Featured on many channels including BBC2, Channel 4 and The One Show, her latest book Sky at Night’s Book of the Moon was published in October 2018.
Alice Roberts is a biological anthropologist, anatomist, author, Professor of Public engagement in Science at the University of Birmingham and a broadcaster.
Presenting exciting archaeology programmes and discovering links between the past and the present, Alice’s incredible work examining evolution, disease, and the patterns of life is seminal.
As a keynote speaker she shares her historical discoveries with a wider public audience.
A cognitive neuroscientist and science communicator is not only a super impressive profession, but what a fascinating job.
Araceli takes her expertise in cognitive flexibility into corporate settings and encourages companies to enable a change in their work habits, with tools rather than processes.
Essentially, she specialises in attention and memory and explores how people experience a space in order to obtain peak performance from staff.
Dr.
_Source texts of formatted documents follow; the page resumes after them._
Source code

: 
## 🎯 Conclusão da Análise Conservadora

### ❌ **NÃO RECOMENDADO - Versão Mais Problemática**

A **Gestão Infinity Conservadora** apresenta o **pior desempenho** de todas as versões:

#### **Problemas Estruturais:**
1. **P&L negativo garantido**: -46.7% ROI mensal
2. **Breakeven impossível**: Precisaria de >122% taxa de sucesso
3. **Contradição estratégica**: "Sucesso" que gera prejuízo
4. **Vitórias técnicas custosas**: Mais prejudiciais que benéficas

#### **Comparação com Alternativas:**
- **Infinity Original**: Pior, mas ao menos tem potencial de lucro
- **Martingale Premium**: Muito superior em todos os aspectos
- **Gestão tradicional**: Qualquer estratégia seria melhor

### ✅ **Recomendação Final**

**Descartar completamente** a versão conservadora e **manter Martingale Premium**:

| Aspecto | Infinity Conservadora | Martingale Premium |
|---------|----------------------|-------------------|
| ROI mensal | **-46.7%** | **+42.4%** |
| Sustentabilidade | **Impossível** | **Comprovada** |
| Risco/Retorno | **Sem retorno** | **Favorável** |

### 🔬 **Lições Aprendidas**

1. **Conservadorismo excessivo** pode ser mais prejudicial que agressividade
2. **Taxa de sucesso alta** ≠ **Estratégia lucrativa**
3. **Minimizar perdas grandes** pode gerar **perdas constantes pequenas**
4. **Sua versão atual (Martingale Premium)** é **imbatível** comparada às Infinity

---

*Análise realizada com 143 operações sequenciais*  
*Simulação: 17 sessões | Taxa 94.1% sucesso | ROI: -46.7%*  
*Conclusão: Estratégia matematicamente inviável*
Suzanne Imber was the winner of the BBC2 series Astronauts: Do You Have What It Takes? and is passionate about encouraging the world to study science.
After rigorous training and preparation, learning Russian, experiencing weightlessness, and battling underwater escape experiments, she was announced as the winner, and recommended to join the European Space Agency.
When she is not climbing the North American mountains, she is using data from NASA’s MESSENGER mission, the first spacecraft to orbit the planet Mercury, to study Mercury's magnetosphere.
Speaking on the importance of increased participation of women and minorities in science and technology fields is one of the topics Dr. Mae Jemison is passionate about.
Mae blasted into orbit aboard the space shuttle Endeavour, September 12, 1992, in doing so was the first woman of colour to go into space.
Well versed on the uses of space technology, Mae addresses audiences across the world on science literacy, sustainable development and the importance of increased participation of women and minorities in science and technology fields.
Charged with inspiring others to dust off their white coats, these researchers and champions of the STEM subjects are poised at the perfect melding point between the educational, corporate, and entertainment spheres.